This Is Who Bought The Very First Ford Ever Made

Regardless of your feelings about Ford nowadays, no car fanatic can deny the impact the company had on the automotive industry. From the creation of streamlined assembly line production techniques to the release of the iconic Model T to providing significantly improved pay and work conditions for its employees, the company's countless milestones represent the very peak of both technical innovation and widespread commercial success in the earliest eras of the automobile. But even this tech giant had to start from somewhere.
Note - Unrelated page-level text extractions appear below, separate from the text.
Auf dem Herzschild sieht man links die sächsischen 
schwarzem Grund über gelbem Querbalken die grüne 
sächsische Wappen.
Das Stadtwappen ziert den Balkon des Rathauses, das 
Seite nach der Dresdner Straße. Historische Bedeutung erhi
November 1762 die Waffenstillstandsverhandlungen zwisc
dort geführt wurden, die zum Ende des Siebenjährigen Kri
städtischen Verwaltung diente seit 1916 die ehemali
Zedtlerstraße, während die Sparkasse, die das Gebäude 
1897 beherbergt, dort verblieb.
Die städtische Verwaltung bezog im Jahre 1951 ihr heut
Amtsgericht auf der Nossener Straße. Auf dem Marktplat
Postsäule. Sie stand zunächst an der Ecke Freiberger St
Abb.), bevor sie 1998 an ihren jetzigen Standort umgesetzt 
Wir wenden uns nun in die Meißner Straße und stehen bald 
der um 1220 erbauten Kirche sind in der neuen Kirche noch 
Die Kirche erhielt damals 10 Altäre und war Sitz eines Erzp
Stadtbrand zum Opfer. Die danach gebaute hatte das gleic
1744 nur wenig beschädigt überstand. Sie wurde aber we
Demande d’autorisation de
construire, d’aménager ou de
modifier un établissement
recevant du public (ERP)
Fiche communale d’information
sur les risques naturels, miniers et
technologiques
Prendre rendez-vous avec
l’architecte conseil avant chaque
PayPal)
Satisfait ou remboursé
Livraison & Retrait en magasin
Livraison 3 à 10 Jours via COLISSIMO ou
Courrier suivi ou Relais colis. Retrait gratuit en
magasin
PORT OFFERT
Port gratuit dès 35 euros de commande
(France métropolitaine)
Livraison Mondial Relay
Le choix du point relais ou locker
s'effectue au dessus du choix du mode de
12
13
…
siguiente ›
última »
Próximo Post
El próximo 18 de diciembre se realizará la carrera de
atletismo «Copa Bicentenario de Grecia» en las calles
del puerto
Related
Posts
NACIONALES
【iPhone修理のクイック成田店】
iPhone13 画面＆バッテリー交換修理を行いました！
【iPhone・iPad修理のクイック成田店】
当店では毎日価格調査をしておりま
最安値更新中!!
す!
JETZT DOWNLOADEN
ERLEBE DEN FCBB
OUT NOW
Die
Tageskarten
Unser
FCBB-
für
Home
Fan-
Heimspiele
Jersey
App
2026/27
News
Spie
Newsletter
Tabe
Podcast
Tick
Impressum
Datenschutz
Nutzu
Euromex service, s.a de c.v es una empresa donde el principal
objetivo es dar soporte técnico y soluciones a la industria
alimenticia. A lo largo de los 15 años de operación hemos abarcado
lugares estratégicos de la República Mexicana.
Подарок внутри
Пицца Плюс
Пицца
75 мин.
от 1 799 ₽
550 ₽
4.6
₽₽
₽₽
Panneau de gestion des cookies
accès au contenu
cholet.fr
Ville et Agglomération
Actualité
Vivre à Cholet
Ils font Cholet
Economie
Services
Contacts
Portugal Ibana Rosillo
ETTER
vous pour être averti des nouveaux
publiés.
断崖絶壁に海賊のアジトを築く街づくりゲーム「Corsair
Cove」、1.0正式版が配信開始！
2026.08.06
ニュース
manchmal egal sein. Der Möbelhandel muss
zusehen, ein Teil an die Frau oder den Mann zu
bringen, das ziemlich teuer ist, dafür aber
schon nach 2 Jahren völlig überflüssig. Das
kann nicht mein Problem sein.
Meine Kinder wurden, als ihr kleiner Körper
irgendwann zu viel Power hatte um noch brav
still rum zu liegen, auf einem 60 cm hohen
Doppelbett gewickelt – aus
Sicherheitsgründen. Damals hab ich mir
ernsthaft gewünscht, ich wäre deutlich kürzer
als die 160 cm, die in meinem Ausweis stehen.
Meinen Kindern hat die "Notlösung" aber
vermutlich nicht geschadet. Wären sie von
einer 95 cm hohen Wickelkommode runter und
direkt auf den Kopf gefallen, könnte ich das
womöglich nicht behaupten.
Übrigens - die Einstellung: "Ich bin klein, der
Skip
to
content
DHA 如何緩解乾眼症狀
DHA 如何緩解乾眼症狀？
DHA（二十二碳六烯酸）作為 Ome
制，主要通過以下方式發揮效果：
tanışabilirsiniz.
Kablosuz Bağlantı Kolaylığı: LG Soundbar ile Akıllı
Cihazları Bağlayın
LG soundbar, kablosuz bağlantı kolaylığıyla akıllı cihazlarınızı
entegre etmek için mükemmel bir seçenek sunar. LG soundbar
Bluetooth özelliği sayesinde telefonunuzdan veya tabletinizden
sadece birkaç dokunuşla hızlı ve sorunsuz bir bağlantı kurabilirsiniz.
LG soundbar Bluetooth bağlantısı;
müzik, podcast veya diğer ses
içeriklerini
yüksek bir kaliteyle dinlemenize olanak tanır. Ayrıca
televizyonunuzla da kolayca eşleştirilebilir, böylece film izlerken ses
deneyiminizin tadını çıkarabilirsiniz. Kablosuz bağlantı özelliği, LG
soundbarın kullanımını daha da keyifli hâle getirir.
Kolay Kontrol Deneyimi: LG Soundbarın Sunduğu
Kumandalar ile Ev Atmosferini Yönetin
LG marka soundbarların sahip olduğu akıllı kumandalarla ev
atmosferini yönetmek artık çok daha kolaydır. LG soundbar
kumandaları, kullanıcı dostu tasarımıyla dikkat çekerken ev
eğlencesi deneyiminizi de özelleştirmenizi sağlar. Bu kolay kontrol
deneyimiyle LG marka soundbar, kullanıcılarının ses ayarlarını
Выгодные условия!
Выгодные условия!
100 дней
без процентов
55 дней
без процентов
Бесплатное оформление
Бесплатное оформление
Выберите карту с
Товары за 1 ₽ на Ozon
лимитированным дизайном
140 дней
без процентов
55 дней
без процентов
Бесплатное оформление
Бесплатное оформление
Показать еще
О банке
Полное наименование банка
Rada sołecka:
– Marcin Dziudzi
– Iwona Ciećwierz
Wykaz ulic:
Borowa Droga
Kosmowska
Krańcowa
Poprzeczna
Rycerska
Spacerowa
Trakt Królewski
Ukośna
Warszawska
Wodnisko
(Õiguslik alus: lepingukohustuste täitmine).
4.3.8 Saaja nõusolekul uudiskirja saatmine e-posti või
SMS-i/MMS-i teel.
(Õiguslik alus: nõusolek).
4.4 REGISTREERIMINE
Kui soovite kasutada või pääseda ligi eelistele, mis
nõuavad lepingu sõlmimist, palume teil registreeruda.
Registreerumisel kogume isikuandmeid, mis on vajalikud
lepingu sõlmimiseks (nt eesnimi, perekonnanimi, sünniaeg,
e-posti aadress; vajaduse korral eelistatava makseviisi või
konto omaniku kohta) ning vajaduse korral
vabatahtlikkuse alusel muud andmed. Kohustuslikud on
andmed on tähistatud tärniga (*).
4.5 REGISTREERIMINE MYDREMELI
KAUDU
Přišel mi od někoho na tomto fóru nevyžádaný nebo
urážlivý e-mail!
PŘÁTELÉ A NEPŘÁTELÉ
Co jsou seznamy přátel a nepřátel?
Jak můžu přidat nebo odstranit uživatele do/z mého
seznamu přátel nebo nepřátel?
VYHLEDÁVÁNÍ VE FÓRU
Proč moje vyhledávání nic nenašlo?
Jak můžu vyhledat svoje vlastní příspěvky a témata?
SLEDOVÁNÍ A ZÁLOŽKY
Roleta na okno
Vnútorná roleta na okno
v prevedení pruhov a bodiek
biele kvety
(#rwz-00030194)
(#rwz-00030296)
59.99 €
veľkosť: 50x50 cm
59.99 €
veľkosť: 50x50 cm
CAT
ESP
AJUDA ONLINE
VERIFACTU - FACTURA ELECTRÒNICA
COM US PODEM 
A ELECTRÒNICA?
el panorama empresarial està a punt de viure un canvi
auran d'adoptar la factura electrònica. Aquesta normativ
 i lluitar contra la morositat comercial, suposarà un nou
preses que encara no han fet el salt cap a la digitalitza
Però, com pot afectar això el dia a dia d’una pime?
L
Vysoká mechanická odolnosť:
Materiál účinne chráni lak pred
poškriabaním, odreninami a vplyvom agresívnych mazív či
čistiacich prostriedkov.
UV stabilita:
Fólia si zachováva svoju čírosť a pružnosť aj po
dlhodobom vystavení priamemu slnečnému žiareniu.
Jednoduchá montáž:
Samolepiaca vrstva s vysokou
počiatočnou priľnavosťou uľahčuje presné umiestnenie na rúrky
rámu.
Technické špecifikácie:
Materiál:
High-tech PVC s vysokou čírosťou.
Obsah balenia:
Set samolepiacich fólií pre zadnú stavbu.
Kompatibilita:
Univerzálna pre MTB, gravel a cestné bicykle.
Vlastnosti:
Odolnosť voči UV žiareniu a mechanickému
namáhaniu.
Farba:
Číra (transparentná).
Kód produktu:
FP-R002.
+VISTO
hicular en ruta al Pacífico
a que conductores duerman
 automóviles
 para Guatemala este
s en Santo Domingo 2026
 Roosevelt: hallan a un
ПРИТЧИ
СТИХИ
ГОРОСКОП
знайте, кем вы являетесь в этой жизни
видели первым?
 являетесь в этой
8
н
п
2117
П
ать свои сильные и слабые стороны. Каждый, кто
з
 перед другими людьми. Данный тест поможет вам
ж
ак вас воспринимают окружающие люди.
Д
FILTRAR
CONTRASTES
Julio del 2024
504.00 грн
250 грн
Before the groundbreaking release of the Model T in 1908, Ford went into production with its first car, the Model A, in 1903. However, this version, largely designed by C. Harold Wills, was a far cry from the Model A that fans would become accustomed to in the company's later years. The topless two-seater came equipped with a 2-cylinder engine with eight horsepower that could hit speeds of a then-rip-roaring 30 miles per hour. Thanks to Ford's clever production assembly line that cut down on labor costs and materials, the original 1903-1904 Model A became one of the first cars to be widely available to the general public at a time when cars were seen as an luxury reserved for those with deep pockets. However, it's safe to say that without one man willing to take a chance on the soon-to-be-sensation, not only might the Model A have fallen into obscurity, but so could have the company that made it. 

A dentist's purchase helped secure Ford's future

While Ford is well-known for its many successes and groundbreaking achievements, that wasn't always the case for the company. With a heavier focus on motorsports and performance style cars, the team's efforts were initially met with little fanfare. As a result, Ford was in the midst of immense financial difficulties and an uncertain future by the time the Model A rolled out in 1903. 

Ford's destiny was ultimately sealed by Chicago-based dentist Dr. Ernst Pfennig, who bought the first ever Model A for $850 (or well over $30,000 in 2024) in July 1903, only a month after Ford reincorporated into Ford Motor Company. Pfenning was born in Germany and moved to the United States to continue his practice in 1883, at a time when the dentistry profession was met with skepticism from much of the public. To the automotive industry, however, those working in the medical field were prime marketing targets due to their high incomes and needs to perform house calls, making cars a more efficient investment over a horse and wagon. 

Whether he realized it or not, Pfennig's purchase would secure Ford's place as an industry juggernaut. The company's stream of success continued with hundreds of Model As sold over the following months, accumulating nearly $100,000 in sales within a year. The monumental hit paved the way for new achievements from Ford that would soon overshadow the Model A and cement Ford's many successful creations into the history books.